Ah, e como eram bons...
Amava ouvi-lo falar sobre filosofia, literatura, assuntos que o falecido Sr. Callahan o ensinava em vida e o que fora repassado no internato.
Que Deus o tenha.
— O que é felicidade para você?
Ele me olhou imersivo e minhas mães nem sabiam que nos deitávamos no mesmo colchão quando todas se recolhiam nos aposentos.
Acho que já confiava dormir ao meu lado.
— Talvez vivenciar bons momentos? — confesso que fiquei receosa entre os olhos azuis que fitaram em mim.
Repousar ao seu lado me provocava ansiedade. Ainda mais ao sorrir amável e deitado em meu segundo travesseiro.
— Também — as sobrancelhas ondularam. — Queria mais respostas suas — arfou.
— Então as respostas estão contigo.
Odiava quando ele me fazia buscar por palavras que sempre estavam na ponta de sua língua.
— Me diga o que aprendeu sobre felicidade. Especialmente no internato.
— Explicação formal ou informal? — brincou comigo.
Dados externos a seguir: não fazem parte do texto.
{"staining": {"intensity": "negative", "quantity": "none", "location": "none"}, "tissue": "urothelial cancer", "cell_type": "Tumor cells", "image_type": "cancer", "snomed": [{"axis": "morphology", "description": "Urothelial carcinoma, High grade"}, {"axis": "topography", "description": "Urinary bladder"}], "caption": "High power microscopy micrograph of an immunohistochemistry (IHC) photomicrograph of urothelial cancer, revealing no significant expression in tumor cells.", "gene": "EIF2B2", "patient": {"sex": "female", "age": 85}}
Entendia como me tirar do sério.
— Formal, por favor, Sir Gregori — tive que revidar, afinal gosto de contornar a situação.
Entretanto, minha seriedade rompia-se quando seu sorriso evidente tomava os lábios delicados antes de emitir seus conhecimentos.
Cada detalhe nele aniquilava meus pensamentos racionais.
Suponho que me apaixonei por ele não só pelas leves olheiras e côncavos fundos, fora suas pupilas que dilatavam ao me enxergar.
Franco era perseverante em suas ações, palavras, pensamentos. Irredutível, em especial, acerca de mim. O que me fazia suspirar.
— Formalmente, de uma lógica mais racional e Aristotélica, a felicidade é uma recompensa de nossas ações, assim como o nosso maior desejo. Tal qual aprendo a pintar porque no fim almejo ser um brilhante artista plástico — tão belo ouvi-lo falar rouco pelo silêncio da noite. — Compreende?
Ele se mostrava orgulhoso ao me explicar e eu possuía o prazer em escutá-lo. Assim como ele sentia.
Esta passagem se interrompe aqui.